Thank you for your reply. My code is like this:

optimizer = optim.SGD(posenet.parameters(), lr=opt.learning_rate, momentum=0.9, weight_decay=1e-4)
checkpoint = torch.load(opt.ckpt_path)  
posenet.load_state_dict(checkpoint['weights'])
optimizer.load_state_dict(checkpoint['optimizer_weight'])
print('Optimizer has been resumed from checkpoint...')


scheduler = torch.optim.lr_scheduler.StepLR(optimizer, step_size=10, gamma=0.2, last_epoch=-1) 

for i in range(start_epoch):
    #  update the learning rate for start_epoch times
    scheduler.step()   


def train(epoch):
    print('\n ############################# Train phase, Epoch: {} #############################'.format(epoch))
    posenet.train()
    train_loss = 0
    scheduler.step()
    print('\nLearning rate at this epoch is: %0.9f' % scheduler.get_lr()[0])  # changes every epoch
    # print('\nLearning rate at this epoch is: ', optimizer.param_groups[0]['lr'], '\n')  # Never changes

    for batch_idx, target_tuple in enumerate(train_loader):
          do sth.....

(Jia Lee) #11

I haven’t figured it out yer.

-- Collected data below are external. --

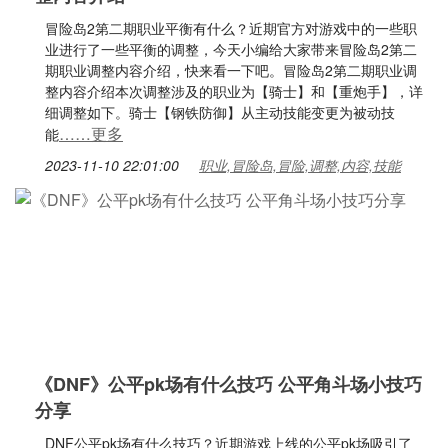
冒险岛2第二期职业平衡有什么？近期官方对游戏中的一些职
业进行了一些平衡的调整，今天小编给大家带来冒险岛2第二
期职业调整内容介绍，快来看一下吧。冒险岛2第二期职业调
整内容介绍本次调整涉及的职业为【骑士】和【重炮手】，详
细调整如下。骑士【钢铁防御】从主动技能变更为被动技
……更多
能
2023-11-10 22:01:00
职业,冒险岛,冒险,调整,内容,技能
《DNF》公平pk场有什么技巧 公平角斗场小技巧
分享
DNF公平pk场有什么技巧？近期游戏上线的公平pk场吸引了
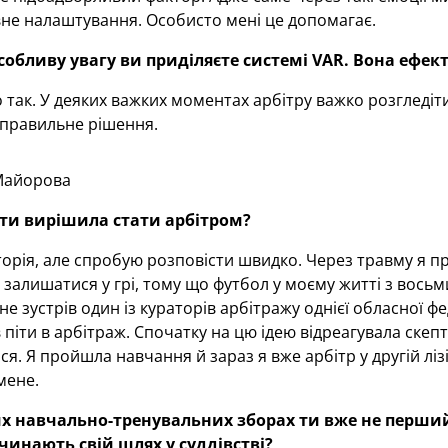
не налаштування. Особисто мені це допомагає.
особливу увагу ви приділяєте системі
VAR
. Вона ефек
 так. У деяких важких моментах арбітру важко розглед
правильне рішення.
Майорова
 ти вирішила стати арбітром?
торія, але спробую розповісти швидко. Через травму я пр
алишатися у грі, тому що футбол у моєму житті з восьм
е зустрів один із кураторів арбітражу однієї обласної фе
піти в арбітраж. Спочатку на цю ідею відреагувала скепт
я. Я пройшла навчання й зараз я вже арбітр у другій лізі
мене.
х навчально-тренувальних зборах ти вже не перши
чинають свій шлях у суддівстві?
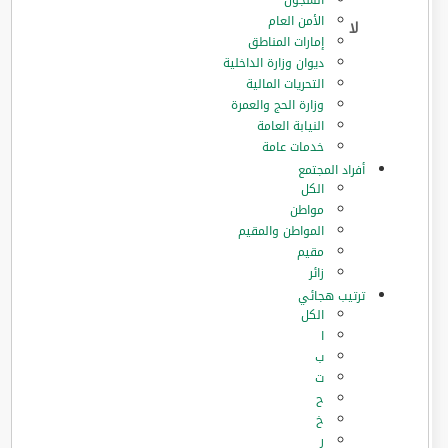
السجون
الأمن العام
إمارات المناطق
ديوان وزارة الداخلية
التحريات المالية
وزارة الحج والعمرة
النيابة العامة
خدمات عامة
أفراد المجتمع
الكل
مواطن
المواطن والمقيم
مقيم
زائر
ترتيب هجائي
الكل
ا
ب
ت
ح
خ
ر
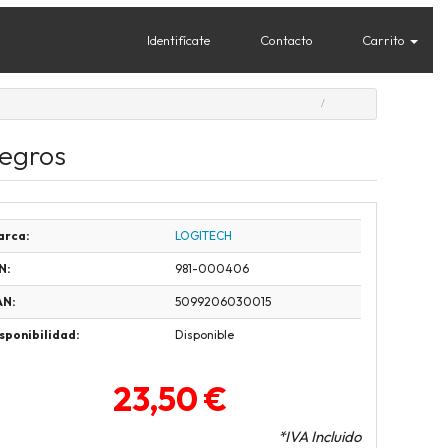
Identifícate
Contacto
Carrito
Negros
arca:
LOGITECH
N:
981-000406
AN:
5099206030015
sponibilidad:
Disponible
23,50 €
*IVA Incluido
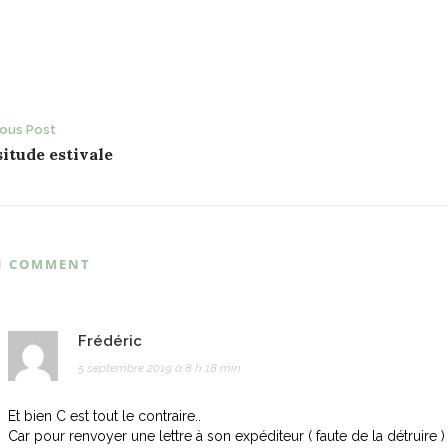
ost
ious Post
itude estivale
avigation
1 COMMENT
Frédéric
5 septembre 2019 à 8 h 18 min
Et bien C est tout le contraire..
Car pour renvoyer une lettre à son expéditeur ( faute de la détruire ) , 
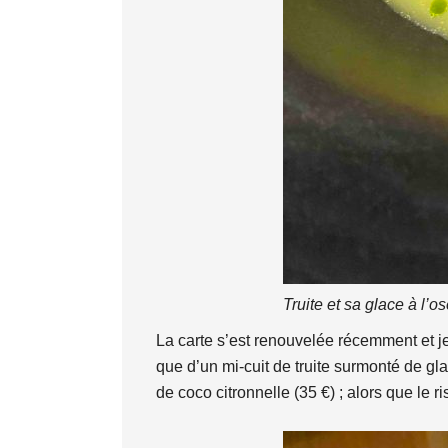
Truite et sa glace à l’os
La carte s’est renouvelée récemment et je
que d’un mi-cuit de truite surmonté de glac
de coco citronnelle (35 €) ; alors que le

Could you please help me. Thx!


#12

Your code looks alright. Do you see a constant learning rate or another issue?


(Jia Lee) #13

Ah, it behaves normal now… The scheduler.get_lr()[0] and optimizer.param_groups[0]['lr'] output equally. Thank you very much, ptrblck, you have helped me for several times! Best wishes for you.